[Data entries]
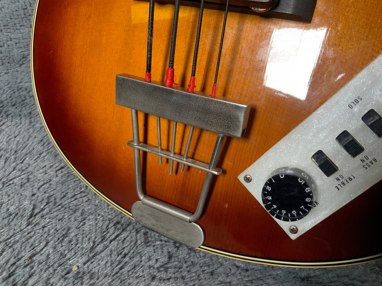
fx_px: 320
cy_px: 143
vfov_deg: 48.2
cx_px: 191
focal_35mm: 29
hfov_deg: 61.7
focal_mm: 3
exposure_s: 1/104
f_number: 1.8
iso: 64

▸ **Work instructions**
Can the entries above be repeated exactly, without their pictures?

▸ **Worked solution**
fx_px: 320
cy_px: 143
vfov_deg: 48.2
cx_px: 191
focal_35mm: 29
hfov_deg: 61.7
focal_mm: 3
exposure_s: 1/104
f_number: 1.8
iso: 64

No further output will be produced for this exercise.